##### DATA SHOWN
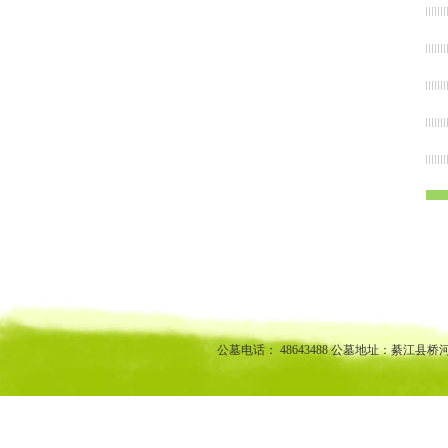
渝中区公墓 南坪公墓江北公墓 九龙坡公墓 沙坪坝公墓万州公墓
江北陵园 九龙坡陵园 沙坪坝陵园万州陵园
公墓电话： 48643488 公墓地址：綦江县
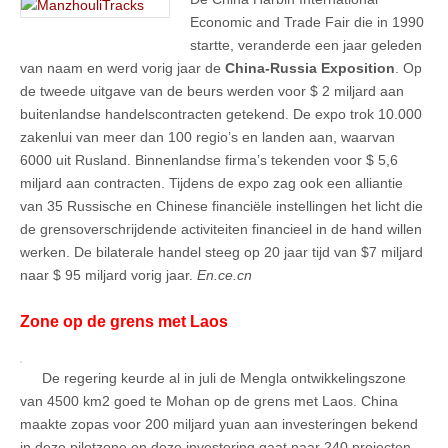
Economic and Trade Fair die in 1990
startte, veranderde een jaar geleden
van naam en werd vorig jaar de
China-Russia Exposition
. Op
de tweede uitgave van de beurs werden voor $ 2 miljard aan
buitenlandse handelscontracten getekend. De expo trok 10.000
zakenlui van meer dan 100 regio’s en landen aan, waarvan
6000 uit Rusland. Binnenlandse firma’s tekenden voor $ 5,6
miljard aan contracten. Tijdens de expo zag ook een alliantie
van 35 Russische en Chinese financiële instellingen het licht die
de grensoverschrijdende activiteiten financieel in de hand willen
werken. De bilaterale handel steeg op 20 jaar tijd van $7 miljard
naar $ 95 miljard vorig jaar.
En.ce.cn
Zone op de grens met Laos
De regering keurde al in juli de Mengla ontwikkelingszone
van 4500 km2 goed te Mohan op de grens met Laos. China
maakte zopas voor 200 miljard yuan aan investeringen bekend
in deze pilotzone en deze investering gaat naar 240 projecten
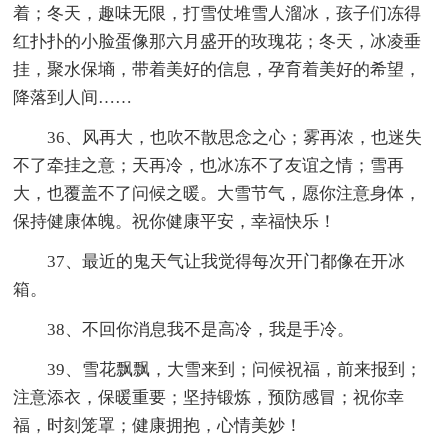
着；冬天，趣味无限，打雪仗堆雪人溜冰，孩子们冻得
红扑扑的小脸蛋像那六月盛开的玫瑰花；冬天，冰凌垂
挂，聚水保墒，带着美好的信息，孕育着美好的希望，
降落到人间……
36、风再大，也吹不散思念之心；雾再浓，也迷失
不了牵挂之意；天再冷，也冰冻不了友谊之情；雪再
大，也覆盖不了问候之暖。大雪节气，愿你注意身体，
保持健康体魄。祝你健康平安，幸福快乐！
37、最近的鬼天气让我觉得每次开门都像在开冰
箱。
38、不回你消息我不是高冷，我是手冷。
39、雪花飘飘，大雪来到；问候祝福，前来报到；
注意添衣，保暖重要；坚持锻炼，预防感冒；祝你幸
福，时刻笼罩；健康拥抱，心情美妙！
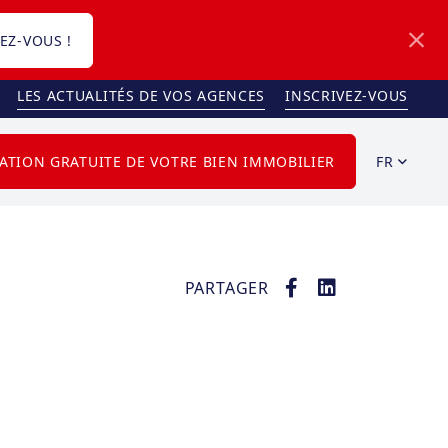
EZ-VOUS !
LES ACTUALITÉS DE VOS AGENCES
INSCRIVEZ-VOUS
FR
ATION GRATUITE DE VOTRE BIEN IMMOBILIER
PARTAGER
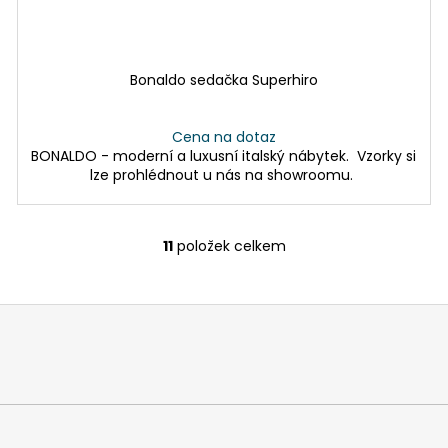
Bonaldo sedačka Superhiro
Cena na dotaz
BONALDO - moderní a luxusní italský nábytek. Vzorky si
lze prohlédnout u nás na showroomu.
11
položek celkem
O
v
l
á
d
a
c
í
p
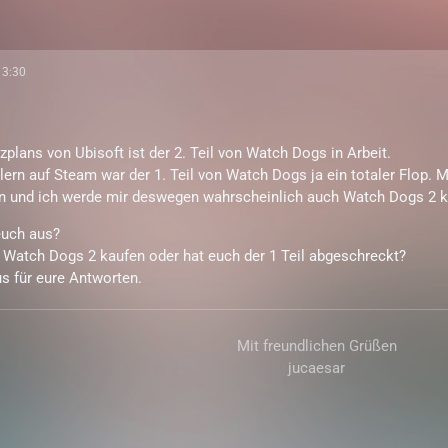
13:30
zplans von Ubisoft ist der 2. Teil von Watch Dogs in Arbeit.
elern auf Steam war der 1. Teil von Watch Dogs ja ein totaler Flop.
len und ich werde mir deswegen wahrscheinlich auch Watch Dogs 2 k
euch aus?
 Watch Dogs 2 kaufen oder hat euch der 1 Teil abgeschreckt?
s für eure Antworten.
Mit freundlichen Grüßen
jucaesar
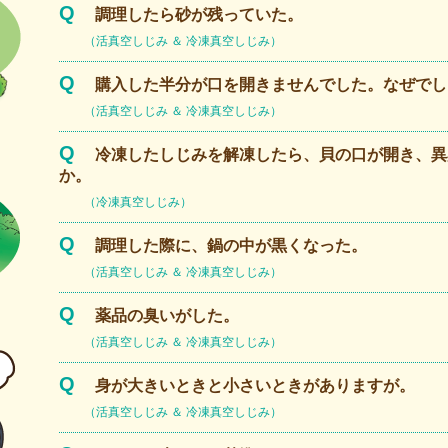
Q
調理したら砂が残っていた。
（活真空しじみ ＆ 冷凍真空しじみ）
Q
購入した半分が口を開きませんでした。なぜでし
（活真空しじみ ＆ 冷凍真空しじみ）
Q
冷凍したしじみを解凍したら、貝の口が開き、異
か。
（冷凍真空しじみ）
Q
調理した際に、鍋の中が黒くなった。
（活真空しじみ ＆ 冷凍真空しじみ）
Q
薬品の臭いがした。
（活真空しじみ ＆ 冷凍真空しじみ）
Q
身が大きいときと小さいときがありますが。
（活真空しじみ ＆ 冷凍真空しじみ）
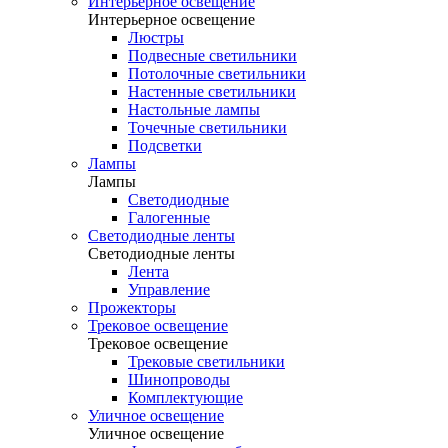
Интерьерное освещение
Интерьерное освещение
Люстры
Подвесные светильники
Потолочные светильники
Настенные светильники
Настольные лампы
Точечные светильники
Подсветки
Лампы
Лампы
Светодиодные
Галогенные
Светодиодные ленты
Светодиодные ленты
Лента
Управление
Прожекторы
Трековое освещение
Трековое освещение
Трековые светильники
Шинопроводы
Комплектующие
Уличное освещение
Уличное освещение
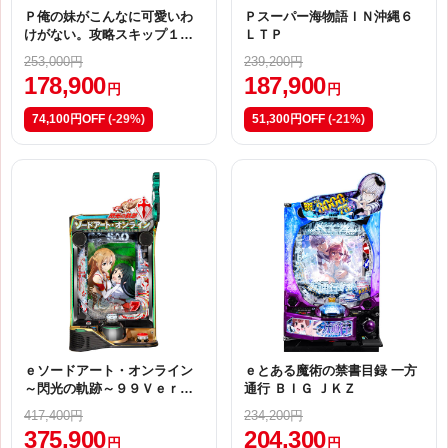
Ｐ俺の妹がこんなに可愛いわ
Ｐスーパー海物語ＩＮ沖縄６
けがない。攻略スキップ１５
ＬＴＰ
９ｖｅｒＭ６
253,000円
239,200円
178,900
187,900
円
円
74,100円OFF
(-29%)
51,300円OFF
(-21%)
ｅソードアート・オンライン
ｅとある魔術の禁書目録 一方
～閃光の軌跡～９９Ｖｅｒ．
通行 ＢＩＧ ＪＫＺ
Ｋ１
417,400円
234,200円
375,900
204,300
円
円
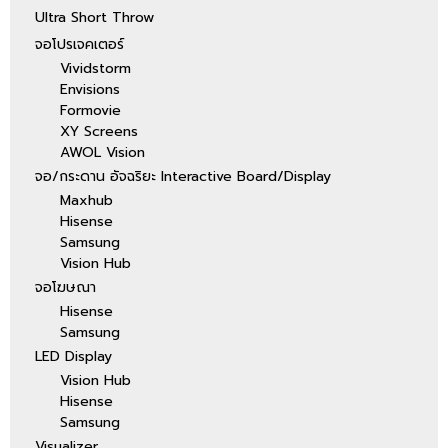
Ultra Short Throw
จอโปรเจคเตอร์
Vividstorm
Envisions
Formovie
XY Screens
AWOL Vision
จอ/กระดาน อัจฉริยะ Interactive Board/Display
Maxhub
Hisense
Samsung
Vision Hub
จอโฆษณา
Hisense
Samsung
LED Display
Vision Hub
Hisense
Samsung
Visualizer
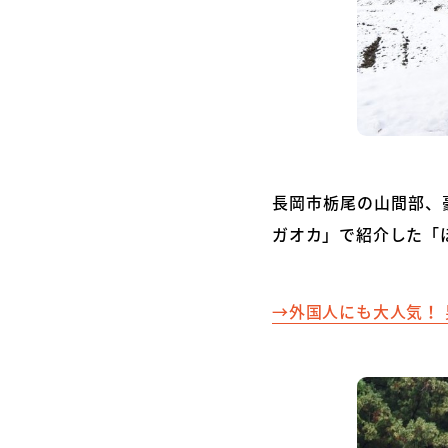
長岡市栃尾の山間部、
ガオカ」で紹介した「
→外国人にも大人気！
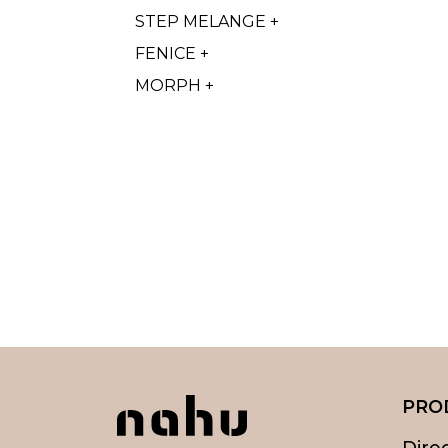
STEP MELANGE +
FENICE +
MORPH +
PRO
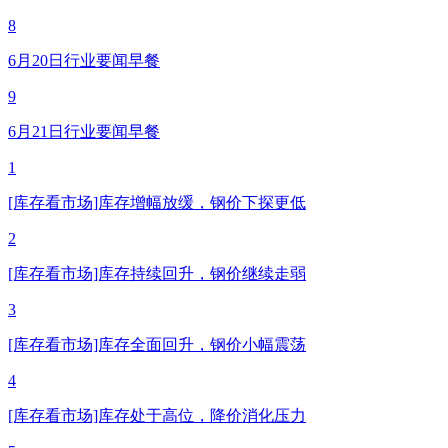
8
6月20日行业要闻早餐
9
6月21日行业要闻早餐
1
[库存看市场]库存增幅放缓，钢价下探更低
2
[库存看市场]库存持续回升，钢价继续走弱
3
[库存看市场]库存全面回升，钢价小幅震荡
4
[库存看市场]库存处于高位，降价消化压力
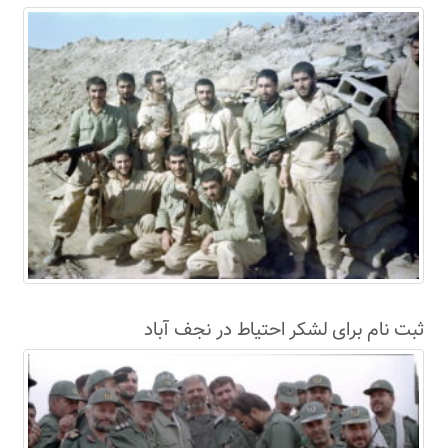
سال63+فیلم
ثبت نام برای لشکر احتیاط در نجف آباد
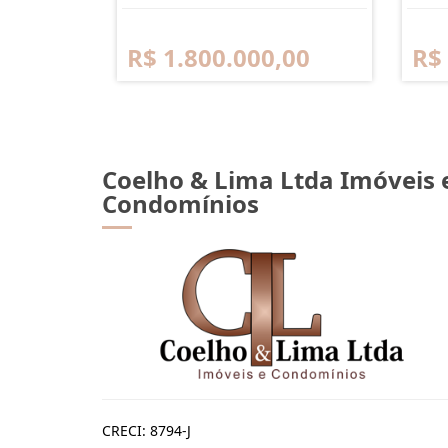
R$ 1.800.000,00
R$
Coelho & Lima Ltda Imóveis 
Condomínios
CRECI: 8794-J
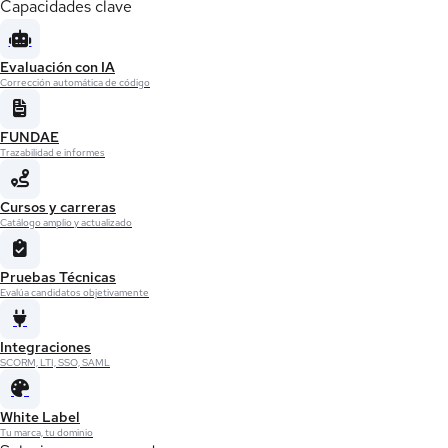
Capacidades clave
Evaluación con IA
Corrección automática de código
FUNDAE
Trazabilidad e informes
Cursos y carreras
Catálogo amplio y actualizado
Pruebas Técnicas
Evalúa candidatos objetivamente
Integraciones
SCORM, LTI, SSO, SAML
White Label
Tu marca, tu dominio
##########
DESCRIPTION OF THE TASK:
From the records above, copy exactly the lines starting at the one with "大，也覆盖不了问候之暖。大雪节气，愿你注意身体，" and ending at the one with "BONALDO - moderní", and no others. Pictures stay out.

EXPECTED OUTPUT:
大，也覆盖不了问候之暖。大雪节气，愿你注意身体，
保持健康体魄。祝你健康平安，幸福快乐！
37、最近的鬼天气让我觉得每次开门都像在开冰
箱。
38、不回你消息我不是高冷，我是手冷。
39、雪花飘飘，大雪来到；问候祝福，前来报到；
注意添衣，保暖重要；坚持锻炼，预防感冒；祝你幸
福，时刻笼罩；健康拥抱，心情美妙！
EZ-VOUS !
LES ACTUALITÉS DE VOS AGENCES
INSCRIVEZ-VOUS
FR
ATION GRATUITE DE VOTRE BIEN IMMOBILIER
PARTAGER
Bonaldo sedačka Superhiro
Cena na dotaz
BONALDO - moderní a luxusní italský nábytek. Vzorky si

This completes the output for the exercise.